Randy Rodenhouse says:

“Forex stands for Foreign Currency Exchange. Basically it

The scariest one here is the fact that it’s open 24 hours, especially in this recent market where there are market crashes left and right. I don’t want to go to sleep worrying that when i wake up, the currency I invested in went down the drain.

young says:

@Andrew @Money Crashers- I know eh? You really don’t know what will happen from day to day. Things are going on politically around the world every nanosecond. Scary stuff.

I started off with $50,000, went long Gold when it was still at $750 or so, and with the leverage, I am now looking at a very sweet several hundred thousand dollar gain…

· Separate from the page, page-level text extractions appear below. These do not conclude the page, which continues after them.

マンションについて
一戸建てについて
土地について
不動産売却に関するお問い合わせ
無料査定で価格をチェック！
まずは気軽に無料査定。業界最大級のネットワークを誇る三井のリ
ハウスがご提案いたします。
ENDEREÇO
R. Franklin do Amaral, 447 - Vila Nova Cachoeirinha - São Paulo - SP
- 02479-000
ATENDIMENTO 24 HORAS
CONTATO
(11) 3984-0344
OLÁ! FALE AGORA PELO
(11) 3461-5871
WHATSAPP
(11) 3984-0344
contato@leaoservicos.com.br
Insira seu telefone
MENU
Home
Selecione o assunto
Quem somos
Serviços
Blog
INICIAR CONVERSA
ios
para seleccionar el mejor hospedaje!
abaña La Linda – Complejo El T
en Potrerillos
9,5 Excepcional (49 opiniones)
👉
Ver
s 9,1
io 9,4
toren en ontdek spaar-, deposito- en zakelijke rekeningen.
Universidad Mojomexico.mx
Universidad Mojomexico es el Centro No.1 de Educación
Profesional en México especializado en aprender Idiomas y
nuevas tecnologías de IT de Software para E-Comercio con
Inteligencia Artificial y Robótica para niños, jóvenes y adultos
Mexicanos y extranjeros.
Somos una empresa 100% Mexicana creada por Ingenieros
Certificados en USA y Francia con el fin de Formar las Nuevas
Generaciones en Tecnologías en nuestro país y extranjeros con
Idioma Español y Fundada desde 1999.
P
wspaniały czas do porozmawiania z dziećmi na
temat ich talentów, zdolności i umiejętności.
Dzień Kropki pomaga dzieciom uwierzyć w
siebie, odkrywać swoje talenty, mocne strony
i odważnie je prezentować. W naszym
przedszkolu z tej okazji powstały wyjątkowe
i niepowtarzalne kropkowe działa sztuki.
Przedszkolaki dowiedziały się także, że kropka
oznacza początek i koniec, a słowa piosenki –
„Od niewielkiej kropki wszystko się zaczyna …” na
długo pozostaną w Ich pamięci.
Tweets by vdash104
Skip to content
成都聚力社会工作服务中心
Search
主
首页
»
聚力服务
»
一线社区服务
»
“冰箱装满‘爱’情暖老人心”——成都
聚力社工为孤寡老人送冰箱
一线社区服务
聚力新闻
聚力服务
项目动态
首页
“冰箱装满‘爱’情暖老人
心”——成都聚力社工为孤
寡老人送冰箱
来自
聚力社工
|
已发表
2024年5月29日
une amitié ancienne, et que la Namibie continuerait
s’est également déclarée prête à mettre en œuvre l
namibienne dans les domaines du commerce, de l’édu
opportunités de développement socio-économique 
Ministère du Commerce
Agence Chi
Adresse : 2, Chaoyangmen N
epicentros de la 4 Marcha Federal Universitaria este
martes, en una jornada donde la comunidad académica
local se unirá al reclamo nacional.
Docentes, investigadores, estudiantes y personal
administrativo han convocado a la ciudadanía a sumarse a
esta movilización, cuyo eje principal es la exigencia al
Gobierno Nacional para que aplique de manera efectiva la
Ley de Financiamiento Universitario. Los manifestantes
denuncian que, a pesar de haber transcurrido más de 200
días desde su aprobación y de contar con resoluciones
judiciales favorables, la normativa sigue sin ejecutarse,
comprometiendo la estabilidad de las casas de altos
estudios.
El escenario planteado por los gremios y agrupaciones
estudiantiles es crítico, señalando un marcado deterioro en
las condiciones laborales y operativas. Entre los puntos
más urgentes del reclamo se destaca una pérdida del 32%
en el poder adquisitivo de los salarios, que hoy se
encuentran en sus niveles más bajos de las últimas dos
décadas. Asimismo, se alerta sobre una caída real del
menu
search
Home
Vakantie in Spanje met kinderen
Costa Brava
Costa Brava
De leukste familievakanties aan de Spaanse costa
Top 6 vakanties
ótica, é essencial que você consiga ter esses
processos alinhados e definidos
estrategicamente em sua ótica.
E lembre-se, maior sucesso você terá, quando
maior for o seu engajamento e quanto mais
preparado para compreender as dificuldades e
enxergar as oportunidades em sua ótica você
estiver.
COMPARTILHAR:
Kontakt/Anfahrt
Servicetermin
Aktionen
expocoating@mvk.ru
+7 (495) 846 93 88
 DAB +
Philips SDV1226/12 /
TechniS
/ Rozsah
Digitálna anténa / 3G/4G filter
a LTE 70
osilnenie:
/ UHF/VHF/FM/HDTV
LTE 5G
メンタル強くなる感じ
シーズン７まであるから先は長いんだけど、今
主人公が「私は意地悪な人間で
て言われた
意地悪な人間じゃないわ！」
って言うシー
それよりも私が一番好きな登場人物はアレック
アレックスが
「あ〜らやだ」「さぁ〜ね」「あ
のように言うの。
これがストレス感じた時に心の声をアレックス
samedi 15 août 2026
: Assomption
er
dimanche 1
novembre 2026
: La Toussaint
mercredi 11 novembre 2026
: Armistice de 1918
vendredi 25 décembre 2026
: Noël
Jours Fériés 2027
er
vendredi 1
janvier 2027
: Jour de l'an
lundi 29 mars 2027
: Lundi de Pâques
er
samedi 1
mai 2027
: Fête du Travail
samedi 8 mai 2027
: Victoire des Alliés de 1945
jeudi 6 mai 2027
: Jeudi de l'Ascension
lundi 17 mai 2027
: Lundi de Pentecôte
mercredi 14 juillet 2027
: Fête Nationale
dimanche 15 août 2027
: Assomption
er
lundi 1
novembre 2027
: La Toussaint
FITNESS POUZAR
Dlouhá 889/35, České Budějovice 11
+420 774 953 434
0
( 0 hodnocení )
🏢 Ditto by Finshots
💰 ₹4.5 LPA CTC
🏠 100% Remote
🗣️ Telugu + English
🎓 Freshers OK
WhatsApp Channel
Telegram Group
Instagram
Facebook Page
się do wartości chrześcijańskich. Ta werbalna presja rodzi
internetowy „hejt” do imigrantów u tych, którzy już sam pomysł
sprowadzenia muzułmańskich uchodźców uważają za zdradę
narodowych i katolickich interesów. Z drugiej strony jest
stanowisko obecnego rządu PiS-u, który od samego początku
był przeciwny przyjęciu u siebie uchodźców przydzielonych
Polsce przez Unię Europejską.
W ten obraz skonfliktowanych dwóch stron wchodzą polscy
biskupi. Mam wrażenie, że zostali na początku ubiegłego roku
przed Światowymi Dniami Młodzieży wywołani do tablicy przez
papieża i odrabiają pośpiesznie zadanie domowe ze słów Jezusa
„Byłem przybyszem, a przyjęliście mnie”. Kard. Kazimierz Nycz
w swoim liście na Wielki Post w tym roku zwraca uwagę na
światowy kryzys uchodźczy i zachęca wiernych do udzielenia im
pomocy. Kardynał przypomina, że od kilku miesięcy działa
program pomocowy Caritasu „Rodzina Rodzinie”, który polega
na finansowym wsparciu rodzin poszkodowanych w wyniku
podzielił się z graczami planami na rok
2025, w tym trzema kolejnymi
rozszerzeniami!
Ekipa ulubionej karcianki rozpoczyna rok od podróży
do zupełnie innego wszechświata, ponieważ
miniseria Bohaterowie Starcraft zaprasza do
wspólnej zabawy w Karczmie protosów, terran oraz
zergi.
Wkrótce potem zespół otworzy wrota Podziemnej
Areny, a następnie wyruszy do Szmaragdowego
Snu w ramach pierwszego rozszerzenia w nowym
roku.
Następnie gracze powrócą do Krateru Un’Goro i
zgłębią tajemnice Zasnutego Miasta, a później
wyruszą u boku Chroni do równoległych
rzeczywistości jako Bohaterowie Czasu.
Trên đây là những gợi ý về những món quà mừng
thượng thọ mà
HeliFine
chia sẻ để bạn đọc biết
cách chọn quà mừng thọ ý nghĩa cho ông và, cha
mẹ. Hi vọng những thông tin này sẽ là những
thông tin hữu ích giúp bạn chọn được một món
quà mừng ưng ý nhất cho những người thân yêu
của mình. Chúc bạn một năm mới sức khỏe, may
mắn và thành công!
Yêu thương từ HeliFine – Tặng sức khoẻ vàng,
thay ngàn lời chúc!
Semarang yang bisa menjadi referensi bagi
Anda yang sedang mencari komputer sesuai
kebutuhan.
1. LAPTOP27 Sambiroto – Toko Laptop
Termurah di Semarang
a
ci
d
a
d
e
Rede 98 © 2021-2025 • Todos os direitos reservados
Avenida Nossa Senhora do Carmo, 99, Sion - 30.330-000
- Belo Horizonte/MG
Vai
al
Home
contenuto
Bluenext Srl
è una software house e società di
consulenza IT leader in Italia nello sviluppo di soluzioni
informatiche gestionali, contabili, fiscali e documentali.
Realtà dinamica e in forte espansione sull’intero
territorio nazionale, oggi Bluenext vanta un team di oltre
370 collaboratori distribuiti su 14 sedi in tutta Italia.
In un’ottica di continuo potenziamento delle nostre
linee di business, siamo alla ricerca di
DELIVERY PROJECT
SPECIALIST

… with play money, of course. 🙁

young says:

@Invest it Wisely- LOL! You had me fooled for a minute there, my eyes were widened like saucers.

Little House says:

This definitely sounds risky. It seems like you’d have to be really on top of world news and be terrific at predicting economies and their dollar worth. I don’t see myself doing this kind of investing anytime soon.

young says:

@Little House- Yeah, and who really can be on top of the world news? No one knows when things will happen (unless you are a spy, of course lol). I don’t think I will do this kind of investing either, it’s too risky.

You need to be glued to your screen in order to spot opportunities and identify exit/entry points.

This is no buy and hold type of investing unless you have nerves and deep pockets to trade off longer time frames.

A lot of the brokers out there are market makers who will take the other side of your trade.

I prefer stocks anytime over FX.

Mark says:

Zero-sum markets are definitely a bad deal. The only people that make money in Forex are the banks that convert your money for you while charging you 1% commission.

I do have exposure to other currencies though through non-currency hedging index funds.

Another note on Forex, the currency market cycle is so long so you could be in the negatives for a long time.

young says:

@Mark- Thanks for visiting. You’re so right about the only people making money in the Forex market being the banks doing the commissions.

@Beating The Index- Interesting you both have different view points on whether forex is buy and hold or quick trading. I haven’t touched FX myself at all, and don’t intend to. Stocks all the way baby!